Il a été moins difficile ensuite de proposer une approche des mathématiques par leurs acteurs et leur environnement. La défiance des professionnels à l’égard des médias audiovisuels a légèrement diminué, grâce aux efforts, entre autres, des mathématiciens Mireille Chaleyat-Maurel, Jean-Pierre Bourguignon, Jean-Pierre Kahane. Grâce aussi au prix D’Alembert de la Société mathématique de France récompensant, en 1990, ces émissions sur les mathématiques, parmi lesquelles un Bon Plaisir d’André Lichnerowicz (1988, trois heures d’antenne) ou des discussions sur la popularisation de leur discipline. Ces productions faisaient désormais une place à l’imaginaire et à des analogies artistiques, mettant en avant le rôle du collectif et de la communication entre chercheurs. Alain Connes, médaille Fields en 1982, s’y impliqua fortement : lors de l’enregistrement de son Bon Plaisir (Michèle Chouchan, 1993, France Culture), il suggérait de ne pas évoquer les concepts qu’il avait développés mais de circuler autour des abstractions mathématiques par l’évocation de faits sociaux ou la description de paysages naturels. Ce qui n’empêchait pas d’esquisser des recherches théoriques récentes ou les relations avec d’autres disciplines et divers publics.
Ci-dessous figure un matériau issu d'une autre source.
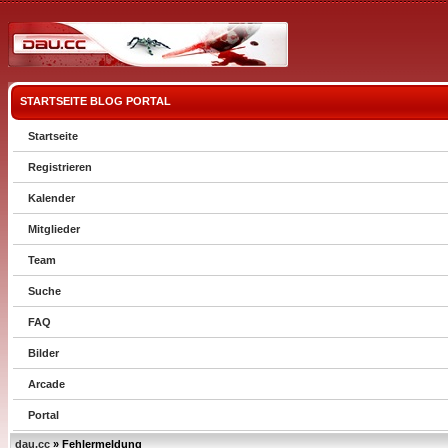
STARTSEITE
BLOG
PORTAL
Startseite
Registrieren
Kalender
Mitglieder
Team
Suche
FAQ
Bilder
Arcade
Portal
dau.cc
» Fehlermeldung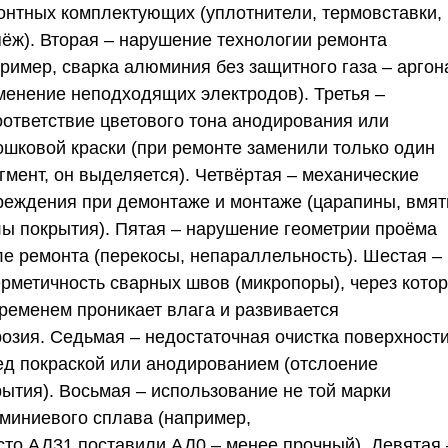
онтных комплектующих (уплотнители, термовставки,
пёж).
Вторая
– нарушение технологии ремонта
ример, сварка алюминия без защитного газа – аргон
менение неподходящих электродов).
Третья
–
оответствие цветового тона анодирования или
ошковой краски (при ремонте заменили только один
гмент, он выделяется).
Четвёртая
– механические
реждения при демонтаже и монтаже (царапины, вмят
лы покрытия).
Пятая
– нарушение геометрии проёма
ле ремонта (перекосы, непараллельность).
Шестая
–
ерметичность сварных швов (микропоры), через кото
временем проникает влага и развивается
розия.
Седьмая
– недостаточная очистка поверхност
ед покраской или анодированием (отслоение
рытия).
Восьмая
– использование не той марки
миниевого сплава (например,
сто
АД31
поставили
АД0
– менее прочный).
Девятая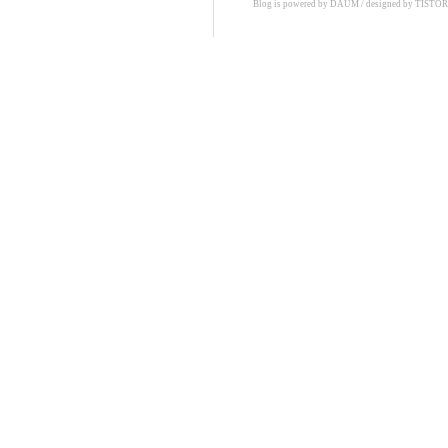
Blog is powered by
DAUM
/ designed by
TISTO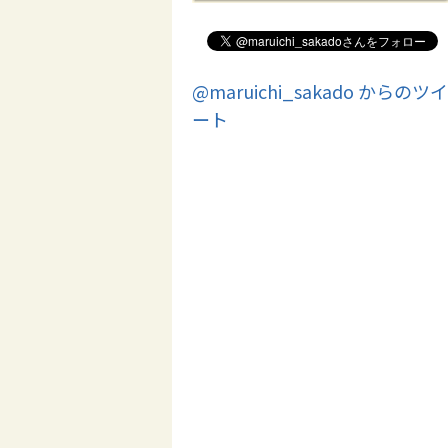
@maruichi_sakado からのツイ
ート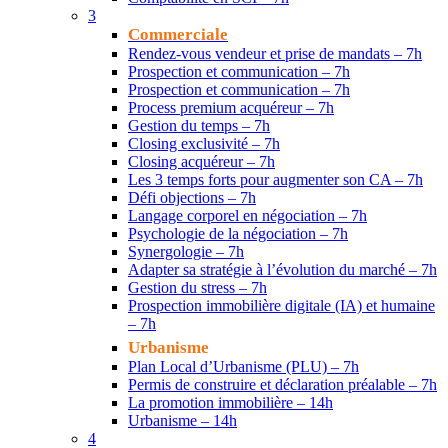
3
Commerciale
Rendez-vous vendeur et prise de mandats – 7h
Prospection et communication – 7h
Prospection et communication – 7h
Process premium acquéreur – 7h
Gestion du temps – 7h
Closing exclusivité – 7h
Closing acquéreur – 7h
Les 3 temps forts pour augmenter son CA – 7h
Défi objections – 7h
Langage corporel en négociation – 7h
Psychologie de la négociation – 7h
Synergologie – 7h
Adapter sa stratégie à l’évolution du marché – 7h
Gestion du stress – 7h
Prospection immobilière digitale (IA) et humaine
– 7h
Urbanisme
Plan Local d’Urbanisme (PLU) – 7h
Permis de construire et déclaration préalable – 7h
La promotion immobilière – 14h
Urbanisme – 14h
4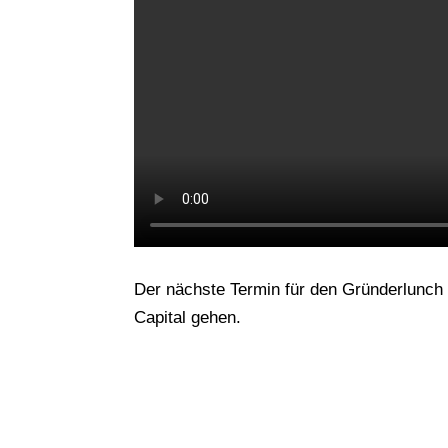
Der nächste Termin für den Gründerlunch 
Capital gehen.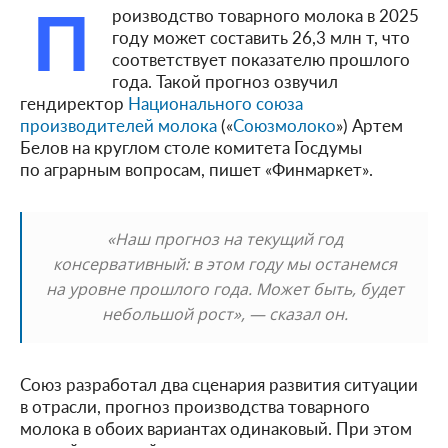
П
роизводство товарного молока в 2025
году может составить 26,3 млн т, что
соответствует показателю прошлого
года. Такой прогноз озвучил
гендиректор
Национального союза
производителей молока
(«
Союзмолоко
») Артем
Белов на круглом столе комитета Госдумы
по аграрным вопросам, пишет «Финмаркет».
«Наш прогноз на текущий год
консервативный: в этом году мы останемся
на уровне прошлого года. Может быть, будет
небольшой рост», — сказал он.
Союз разработал два сценария развития ситуации
в отрасли, прогноз производства товарного
молока в обоих вариантах одинаковый. При этом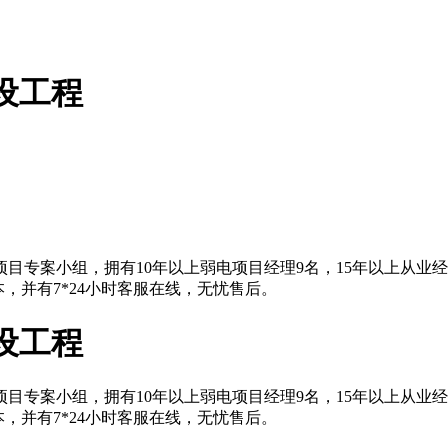
设工程
目专案小组，拥有10年以上弱电项目经理9名，15年以上从业
，并有7*24小时客服在线，无忧售后。
设工程
目专案小组，拥有10年以上弱电项目经理9名，15年以上从业
，并有7*24小时客服在线，无忧售后。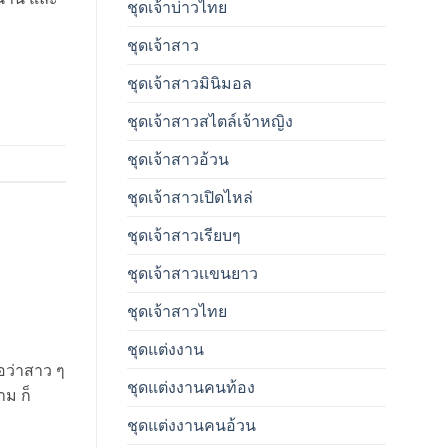
ชุดเจ้าบ่าวไทย
ชุดเจ้าสาว
ชุดเจ้าสาวมินิมอล
ชุดเจ้าสาวสไตล์เจ้าหญิง
ชุดเจ้าสาวอ้วน
ชุดเจ้าสาวเปิดไหล่
ชุดเจ้าสาวเรียบๆ
ชุดเจ้าสาวเเขนยาว
ชุดเจ้าสาวไทย
ชุดแต่งงาน
่อว่าสาว ๆ
ชุดแต่งงานคนท้อง
าม ก็
ชุดแต่งงานคนอ้วน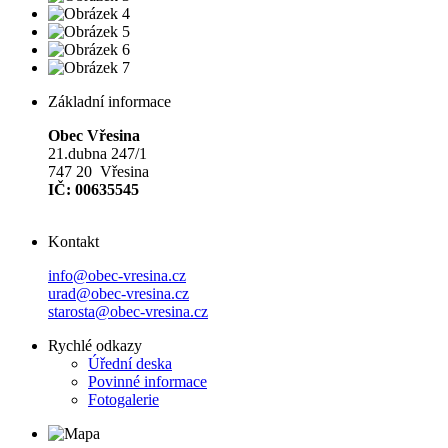
Základní informace
Obec Vřesina
21.dubna 247/1
747 20 Vřesina
IČ: 00635545
Kontakt
info@obec-vresina.cz
urad@obec-vresina.cz
starosta@obec-vresina.cz
Rychlé odkazy
Úřední deska
Povinné informace
Fotogalerie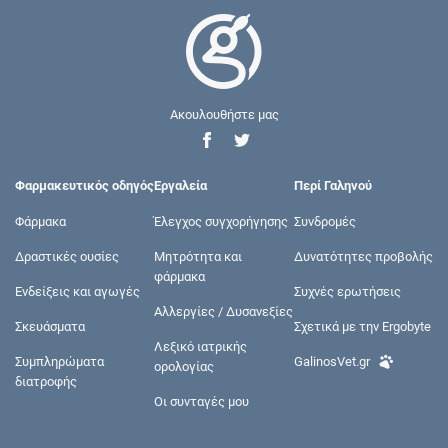
Ακουλουθήστε μας
Φαρμακευτικός οδηγός
Εργαλεία
Περί Γαληνού
Φάρμακα
Έλεγχος συγχορήγησης
Συνδρομές
Δραστικές ουσίες
Μητρότητα και
Δυνατότητες προβολής
φάρμακα
Ενδείξεις και αγωγές
Συχνές ερωτήσεις
Αλλεργίες / Δυσανεξίες
Σκευάσματα
Σχετικά με την Ergobyte
Λεξικό ιατρικής
Συμπληρώματα
GalinosVet.gr
ορολογίας
διατροφής
Οι συνταγές μου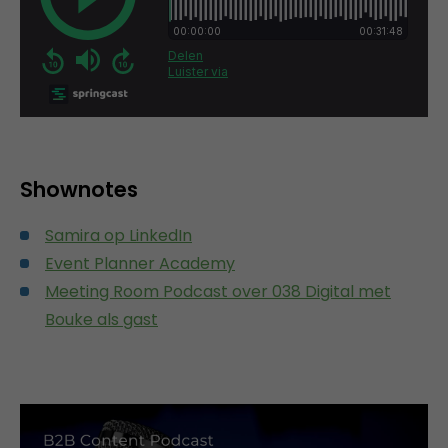
Shownotes
Samira op LinkedIn
Event Planner Academy
Meeting Room Podcast over 038 Digital met
Bouke als gast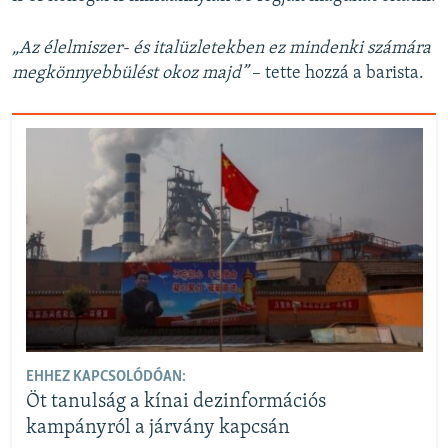
„Az élelmiszer- és italüzletekben ez mindenki számára
megkönnyebbülést okoz majd”
– tette hozzá a barista.
EHHEZ KAPCSOLÓDÓAN:
Öt tanulság a kínai dezinformációs
kampányról a járvány kapcsán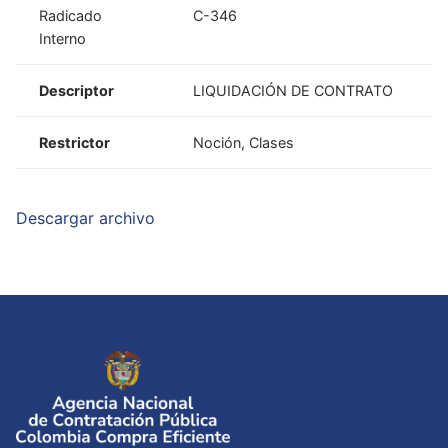
Radicado
C-346
Interno
Descriptor
LIQUIDACIÓN DE CONTRATO
Restrictor
Noción, Clases
Descargar archivo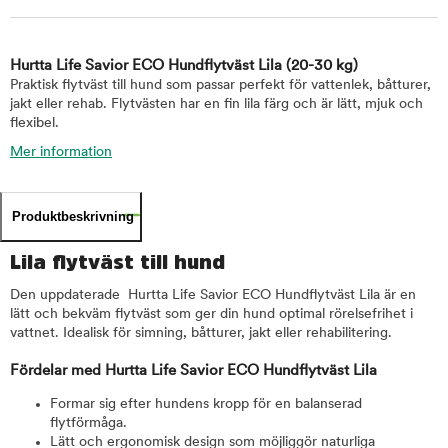
Hurtta Life Savior ECO Hundflytväst Lila
(20-30 kg)
Praktisk flytväst till hund som passar perfekt för vattenlek, båtturer,
jakt eller rehab. Flytvästen har en fin lila färg och är lätt, mjuk och
flexibel.
Mer information
Produktbeskrivning
Lila flytväst till hund
Den uppdaterade Hurtta Life Savior ECO Hundflytväst Lila är en
lätt och bekväm flytväst som ger din hund optimal rörelsefrihet i
vattnet. Idealisk för simning, båtturer, jakt eller rehabilitering.
Fördelar med Hurtta Life Savior ECO Hundflytväst Lila
Formar sig efter hundens kropp för en balanserad
flytförmåga.
Lätt och ergonomisk design som möjliggör naturliga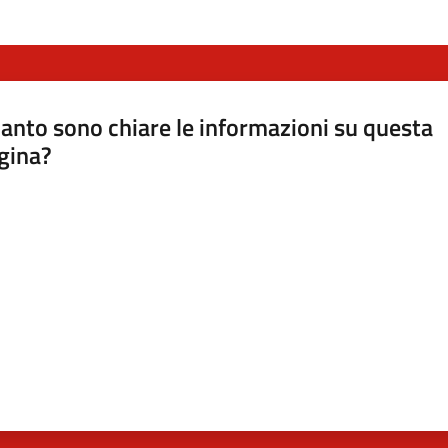
anto sono chiare le informazioni su questa
gina?
a da 1 a 5 stelle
Depuis lors, divers chercheurs sont venus s’exprimer : citons entre autres Karine Chemla, Etienne Ghys, Martin Andler, Mickaël Launay… Ils ont été interrogés par des journalistes ou des producteurs qui n’étaient pas tous scientifiques mais qui ont contribué à la visibilité de la discipline et à sa diffusion, comme Stéphane Deligeorges (Continent sciences, France Culture, jusqu’en 2016), Aurélie Luneau (La marche des sciences, France Culture, jusqu’en 2016), Nicolas Demorand (Le téléphone sonne, France Inter, 8 décembre 2016 par exemple), Stéphane Paoli (Mathématiques de la planète Terre, 3D, France Inter, 17 mars 2013 ; Le mystère des mathématiques, 3D depuis la Fondation Cartier, 20 novembre 2011). La Tête au carré de Mathieu Vidard, sur France Inter, existe sous forme quotidienne depuis septembre 2006 et a accueilli notamment Claire Voisin ou Cédric Villani.

 

Une difficulté spécifique à la radio est l’absence de tableau noir ou de support visuel. Elle peut dérouter l’interviewé dans un premier temps, ou au contraire se révéler comme une vraie richesse stimulant l’effort de communication. Les schémas griffonnés sur des papiers sont à « raconter » à un public occupé à faire la vaisselle, prendre une douche ou préparer un repas…

 

Il reste que les médiateurs se confrontent aux nouveaux médias, aux chaînes en continu, à l’implacabilité et la sobriété des tweets. Leur réflexion va devoir se poursuivre sur les modes de communication adaptés et la difficulté s’accroît à faire saisir l’enjeu des recherches.

 

Les anciennes émissions de radio ne sont pas toutes conservées, elles sont difficilement consultables. Une partie des archives est déposée à l’INA (Institut national de l’audiovisuel, www.ina.fr) ; leur recherche et leur exploitation sont difficiles d’accès, et onéreuses pour les particuliers, quand elles sont conservées. Si bien que nombre des émissions diffusées au cours des années 1980 et 1990 ne sont plus disponibles aujourd’hui, ce qui justifie qu’aucune liste exhaustive n’en soit donnée ici.